Activity: Leave out the images and repeat every entry below exactly.
———
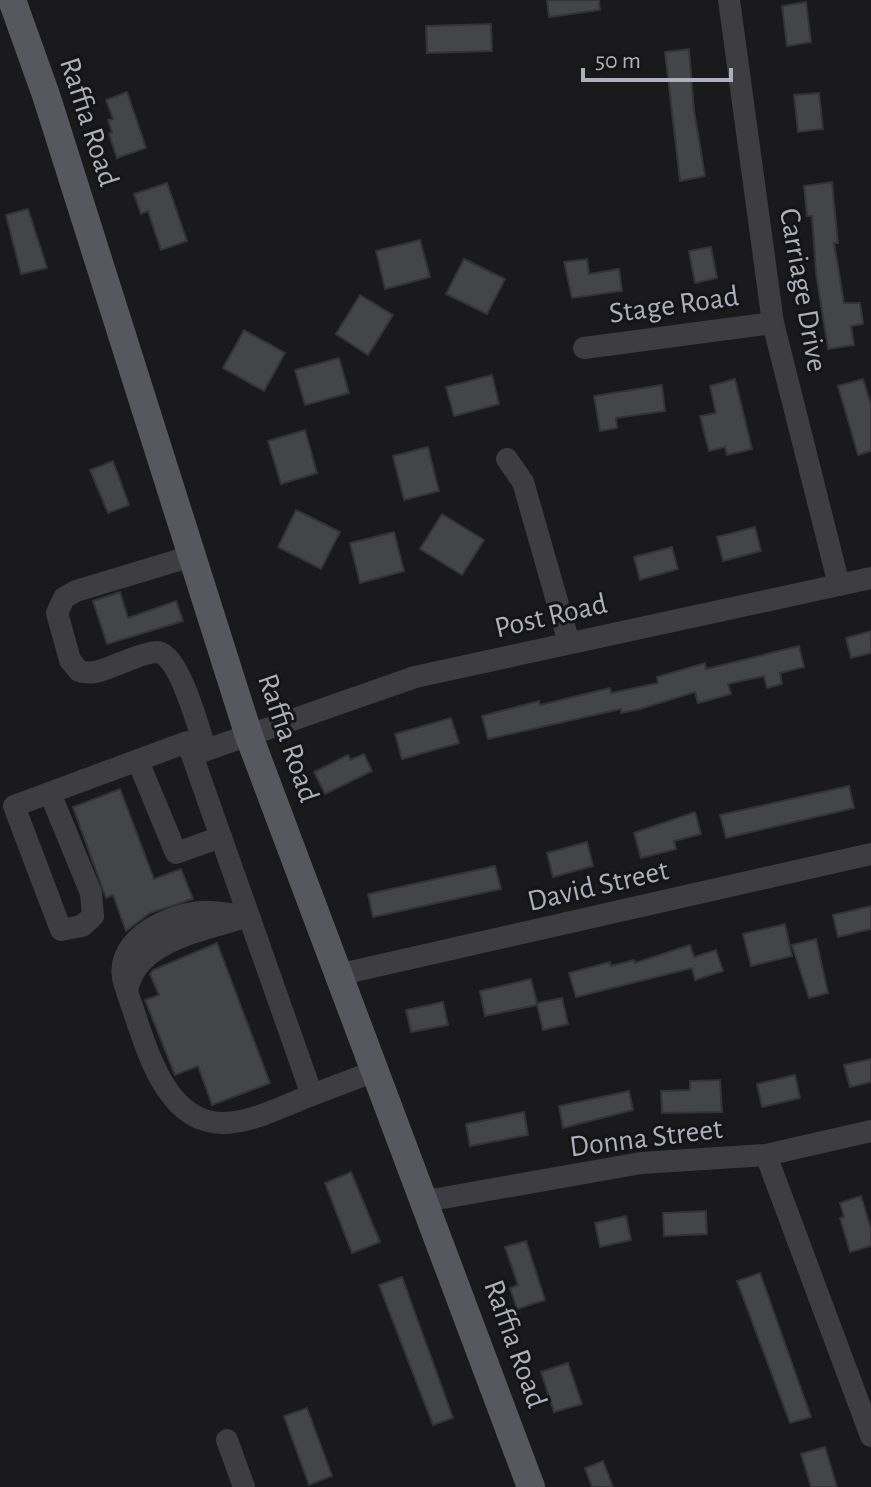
<svg xmlns="http://www.w3.org/2000/svg" width="871" height="1487" font-family="'Alegreya Sans',sans-serif">
  <style>
    .building { fill: #444548; stroke: #343437; stroke-width: 2 }
    .lines { fill: none; stroke-linecap: round; stroke-linejoin: round }
    .minor { stroke: #3d3d42; stroke-width: 22 }
    .major { stroke: #57585f; stroke-width: 28 }
    .labels { text-anchor: middle; dominant-baseline: central; stroke-width: 6; stroke-linejoin: round; paint-order: stroke }
    .street-label { font-size: 30px; fill: #adb0ba; stroke: #151417 }
  </style>
  <rect width="100%" height="100%" fill="#1a191b"/>
  <g class="building">
    <polygon points="547,0 599,0 600,10 549,17"/>
    <polygon points="806,2 811,42 787,46 782,6"/>
    <polygon points="491,24 492,51 427,53 426,26"/>
    <polygon points="689,49 694,110 705,176 680,181 665,52"/>
    <polygon points="127,92 146,148 117,158 109,134 112,132 108,120 113,119 106,100"/>
    <polygon points="819,93 823,129 798,132 794,95"/>
    <polygon points="832,182 838,243 834,243 844,303 860,303 863,324 851,326 854,345 828,349 816,273 812,216 807,216 804,186"/>
    <polygon points="167,183 187,241 161,250 148,211 141,214 134,194"/>
    <polygon points="28,209 47,268 21,274 6,215"/>
    <polygon points="420,240 430,277 385,289 376,251"/>
    <polygon points="711,247 717,278 695,283 689,251"/>
    <polygon points="464,259 505,279 487,314 446,294"/>
    <polygon points="587,259 589,274 619,269 622,291 572,298 564,262"/>
    <polygon points="360,295 393,315 368,355 336,334"/>
    <polygon points="244,330 285,353 264,391 223,368"/>
    <polygon points="339,358 349,393 305,405 295,370"/>
    <polygon points="492,375 499,404 454,416 446,387"/>
    <polygon points="735,379 752,449 727,455 725,447 709,451 700,416 716,413 710,386"/>
    <polygon points="863,379 871,405 871,451 858,455 838,386"/>
    <polygon points="662,385 665,411 616,418 617,428 600,431 594,396"/>
    <polygon points="305,430 317,473 281,484 268,441"/>
    <polygon points="428,447 439,491 404,500 393,456"/>
    <polygon points="113,461 129,505 108,513 90,470"/>
    <polygon points="296,510 340,532 321,569 278,547"/>
    <polygon points="442,514 484,540 462,575 420,549"/>
    <polygon points="755,527 761,551 723,561 717,537"/>
    <polygon points="394,532 404,571 360,583 350,543"/>
    <polygon points="672,547 678,569 640,580 634,557"/>
    <polygon points="120,592 128,618 176,601 183,621 107,644 93,601"/>
    <polygon points="871,631 871,653 851,658 846,638"/>
    <polygon points="799,646 804,667 780,673 782,684 767,688 764,676 728,684 731,694 698,703 695,692 640,709 621,713 621,709 488,739 482,716 539,701 540,705 610,688 611,693 658,683 657,677 705,663 706,669"/>
    <polygon points="451,718 459,743 402,759 395,734"/>
    <polygon points="364,754 372,771 325,794 314,772 348,755 350,760"/>
    <polygon points="849,786 854,808 726,838 720,815"/>
    <polygon points="120,789 154,879 181,869 193,899 150,913 126,931 113,895 106,898 73,807"/>
    <polygon points="695,812 701,834 674,841 676,849 641,858 634,833"/>
    <polygon points="587,842 593,866 553,877 547,853"/>
    <polygon points="495,866 501,889 373,917 368,894"/>
    <polygon points="871,906 871,929 838,937 833,915"/>
    <polygon points="785,924 792,956 751,966 743,934"/>
    <polygon points="816,939 828,993 809,998 792,945"/>
    <polygon points="217,943 270,1083 212,1105 198,1066 175,1075 145,1000 159,995 150,974 153,970"/>
    <polygon points="690,945 694,957 716,950 723,971 695,980 692,968 576,997 569,973 610,962 611,966 634,960 635,963"/>
    <polygon points="531,979 537,1003 562,998 568,1024 543,1030 537,1005 485,1016 480,991"/>
    <polygon points="443,1002 448,1025 411,1032 406,1010"/>
    <polygon points="871,1059 871,1082 850,1087 844,1065"/>
    <polygon points="795,1075 800,1098 762,1107 757,1084"/>
    <polygon points="720,1080 722,1112 662,1113 661,1091 690,1090 690,1081"/>
    <polygon points="629,1091 633,1110 563,1128 559,1106"/>
    <polygon points="524,1112 528,1135 470,1146 466,1124"/>
    <polygon points="351,1172 380,1242 352,1253 325,1183"/>
    <polygon points="861,1196 871,1229 871,1246 850,1252 840,1218 844,1217 840,1203"/>
    <polygon points="706,1211 707,1234 664,1236 663,1213"/>
    <polygon points="626,1216 631,1240 600,1247 595,1223"/>
    <polygon points="526,1241 545,1300 517,1309 510,1288 518,1285 505,1247"/>
    <polygon points="760,1273 811,1417 790,1423 737,1281"/>
    <polygon points="402,1277 453,1418 433,1425 379,1285"/>
    <polygon points="568,1363 582,1404 554,1412 541,1372"/>
    <polygon points="307,1408 332,1476 309,1485 284,1416"/>
    <polygon points="825,1447 837,1487 811,1487 801,1454"/>
    <polygon points="603,1461 613,1487 592,1487 585,1468"/>
  </g>
  <g class="lines">
    <g class="minor">
      <polyline points="729,0 773,323 839,585"/>
      <polyline points="584,348 773,323"/>
      <polyline points="507,459 523,482 569,643"/>
      <path d="M192,556l-116,35 -12,7 -7,15 13,47 9,11c15,5 27,-3 42,-8 11,-4 25,-11 36,-11 22,0 42,79 49,98"/>
      <polyline points="138,761 176,853 221,837"/>
      <polyline points="50,793 91,893 93,916 82,926 61,930 14,806 187,742 192,755"/>
      <path d="M248,916c-41,14 -114,24 -121,76 17,45 34,131 96,131 29,0 62,-18 89,-28"/>
      <polyline points="337,975 871,854"/>
      <path d="M125,986c-15,-43 38,-70 75,-74 13,-1 27,2 39,3"/>
      <polyline points="375,1071 312,1095 192,755 415,677 871,578"/>
      <polyline points="766,1155 871,1436"/>
      <polyline points="426,1201 641,1163 766,1155 871,1131"/>
      <polyline points="227,1440 244,1487"/>
    </g>
    <polyline class="major" points="12,0 46,95 249,736 531,1487"/>
  </g>
  <g class="labels">
    <g class="street-label">
      <text transform="translate(89 122) rotate(72)">Raffia Road</text>
      <text transform="translate(803 290) rotate(80)">Carriage Drive</text>
      <text transform="translate(674 305) rotate(-8)">Stage Road</text>
      <text transform="translate(551 616) rotate(-13)">Post Road</text>
      <text transform="translate(288 738) rotate(71)">Raffia Road</text>
      <text transform="translate(598 886) rotate(-13)">David Street</text>
      <text transform="translate(646 1138) rotate(-7)">Donna Street</text>
      <text transform="translate(515 1344) rotate(70)">Raffia Road</text>
    </g>
  </g>
  <path d="M583 68v12h148v-12" fill="none" stroke="#adb0ba" stroke-width="4"/>
  <text x="595" y="68" font-size="24" fill="#adb0ba" stroke="#151417" stroke-width="6" paint-order="stroke">50 m</text>
</svg>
———
Completed exercise:
<svg xmlns="http://www.w3.org/2000/svg" width="871" height="1487" font-family="'Alegreya Sans',sans-serif">
  <style>
    .building { fill: #444548; stroke: #343437; stroke-width: 2 }
    .lines { fill: none; stroke-linecap: round; stroke-linejoin: round }
    .minor { stroke: #3d3d42; stroke-width: 22 }
    .major { stroke: #57585f; stroke-width: 28 }
    .labels { text-anchor: middle; dominant-baseline: central; stroke-width: 6; stroke-linejoin: round; paint-order: stroke }
    .street-label { font-size: 30px; fill: #adb0ba; stroke: #151417 }
  </style>
  <rect width="100%" height="100%" fill="#1a191b"/>
  <g class="building">
    <polygon points="547,0 599,0 600,10 549,17"/>
    <polygon points="806,2 811,42 787,46 782,6"/>
    <polygon points="491,24 492,51 427,53 426,26"/>
    <polygon points="689,49 694,110 705,176 680,181 665,52"/>
    <polygon points="127,92 146,148 117,158 109,134 112,132 108,120 113,119 106,100"/>
    <polygon points="819,93 823,129 798,132 794,95"/>
    <polygon points="832,182 838,243 834,243 844,303 860,303 863,324 851,326 854,345 828,349 816,273 812,216 807,216 804,186"/>
    <polygon points="167,183 187,241 161,250 148,211 141,214 134,194"/>
    <polygon points="28,209 47,268 21,274 6,215"/>
    <polygon points="420,240 430,277 385,289 376,251"/>
    <polygon points="711,247 717,278 695,283 689,251"/>
    <polygon points="464,259 505,279 487,314 446,294"/>
    <polygon points="587,259 589,274 619,269 622,291 572,298 564,262"/>
    <polygon points="360,295 393,315 368,355 336,334"/>
    <polygon points="244,330 285,353 264,391 223,368"/>
    <polygon points="339,358 349,393 305,405 295,370"/>
    <polygon points="492,375 499,404 454,416 446,387"/>
    <polygon points="735,379 752,449 727,455 725,447 709,451 700,416 716,413 710,386"/>
    <polygon points="863,379 871,405 871,451 858,455 838,386"/>
    <polygon points="662,385 665,411 616,418 617,428 600,431 594,396"/>
    <polygon points="305,430 317,473 281,484 268,441"/>
    <polygon points="428,447 439,491 404,500 393,456"/>
    <polygon points="113,461 129,505 108,513 90,470"/>
    <polygon points="296,510 340,532 321,569 278,547"/>
    <polygon points="442,514 484,540 462,575 420,549"/>
    <polygon points="755,527 761,551 723,561 717,537"/>
    <polygon points="394,532 404,571 360,583 350,543"/>
    <polygon points="672,547 678,569 640,580 634,557"/>
    <polygon points="120,592 128,618 176,601 183,621 107,644 93,601"/>
    <polygon points="871,631 871,653 851,658 846,638"/>
    <polygon points="799,646 804,667 780,673 782,684 767,688 764,676 728,684 731,694 698,703 695,692 640,709 621,713 621,709 488,739 482,716 539,701 540,705 610,688 611,693 658,683 657,677 705,663 706,669"/>
    <polygon points="451,718 459,743 402,759 395,734"/>
    <polygon points="364,754 372,771 325,794 314,772 348,755 350,760"/>
    <polygon points="849,786 854,808 726,838 720,815"/>
    <polygon points="120,789 154,879 181,869 193,899 150,913 126,931 113,895 106,898 73,807"/>
    <polygon points="695,812 701,834 674,841 676,849 641,858 634,833"/>
    <polygon points="587,842 593,866 553,877 547,853"/>
    <polygon points="495,866 501,889 373,917 368,894"/>
    <polygon points="871,906 871,929 838,937 833,915"/>
    <polygon points="785,924 792,956 751,966 743,934"/>
    <polygon points="816,939 828,993 809,998 792,945"/>
    <polygon points="217,943 270,1083 212,1105 198,1066 175,1075 145,1000 159,995 150,974 153,970"/>
    <polygon points="690,945 694,957 716,950 723,971 695,980 692,968 576,997 569,973 610,962 611,966 634,960 635,963"/>
    <polygon points="531,979 537,1003 562,998 568,1024 543,1030 537,1005 485,1016 480,991"/>
    <polygon points="443,1002 448,1025 411,1032 406,1010"/>
    <polygon points="871,1059 871,1082 850,1087 844,1065"/>
    <polygon points="795,1075 800,1098 762,1107 757,1084"/>
    <polygon points="720,1080 722,1112 662,1113 661,1091 690,1090 690,1081"/>
    <polygon points="629,1091 633,1110 563,1128 559,1106"/>
    <polygon points="524,1112 528,1135 470,1146 466,1124"/>
    <polygon points="351,1172 380,1242 352,1253 325,1183"/>
    <polygon points="861,1196 871,1229 871,1246 850,1252 840,1218 844,1217 840,1203"/>
    <polygon points="706,1211 707,1234 664,1236 663,1213"/>
    <polygon points="626,1216 631,1240 600,1247 595,1223"/>
    <polygon points="526,1241 545,1300 517,1309 510,1288 518,1285 505,1247"/>
    <polygon points="760,1273 811,1417 790,1423 737,1281"/>
    <polygon points="402,1277 453,1418 433,1425 379,1285"/>
    <polygon points="568,1363 582,1404 554,1412 541,1372"/>
    <polygon points="307,1408 332,1476 309,1485 284,1416"/>
    <polygon points="825,1447 837,1487 811,1487 801,1454"/>
    <polygon points="603,1461 613,1487 592,1487 585,1468"/>
  </g>
  <g class="lines">
    <g class="minor">
      <polyline points="729,0 773,323 839,585"/>
      <polyline points="584,348 773,323"/>
      <polyline points="507,459 523,482 569,643"/>
      <path d="M192,556l-116,35 -12,7 -7,15 13,47 9,11c15,5 27,-3 42,-8 11,-4 25,-11 36,-11 22,0 42,79 49,98"/>
      <polyline points="138,761 176,853 221,837"/>
      <polyline points="50,793 91,893 93,916 82,926 61,930 14,806 187,742 192,755"/>
      <path d="M248,916c-41,14 -114,24 -121,76 17,45 34,131 96,131 29,0 62,-18 89,-28"/>
      <polyline points="337,975 871,854"/>
      <path d="M125,986c-15,-43 38,-70 75,-74 13,-1 27,2 39,3"/>
      <polyline points="375,1071 312,1095 192,755 415,677 871,578"/>
      <polyline points="766,1155 871,1436"/>
      <polyline points="426,1201 641,1163 766,1155 871,1131"/>
      <polyline points="227,1440 244,1487"/>
    </g>
    <polyline class="major" points="12,0 46,95 249,736 531,1487"/>
  </g>
  <g class="labels">
    <g class="street-label">
      <text transform="translate(89 122) rotate(72)">Raffia Road</text>
      <text transform="translate(803 290) rotate(80)">Carriage Drive</text>
      <text transform="translate(674 305) rotate(-8)">Stage Road</text>
      <text transform="translate(551 616) rotate(-13)">Post Road</text>
      <text transform="translate(288 738) rotate(71)">Raffia Road</text>
      <text transform="translate(598 886) rotate(-13)">David Street</text>
      <text transform="translate(646 1138) rotate(-7)">Donna Street</text>
      <text transform="translate(515 1344) rotate(70)">Raffia Road</text>
    </g>
  </g>
  <path d="M583 68v12h148v-12" fill="none" stroke="#adb0ba" stroke-width="4"/>
  <text x="595" y="68" font-size="24" fill="#adb0ba" stroke="#151417" stroke-width="6" paint-order="stroke">50 m</text>
</svg>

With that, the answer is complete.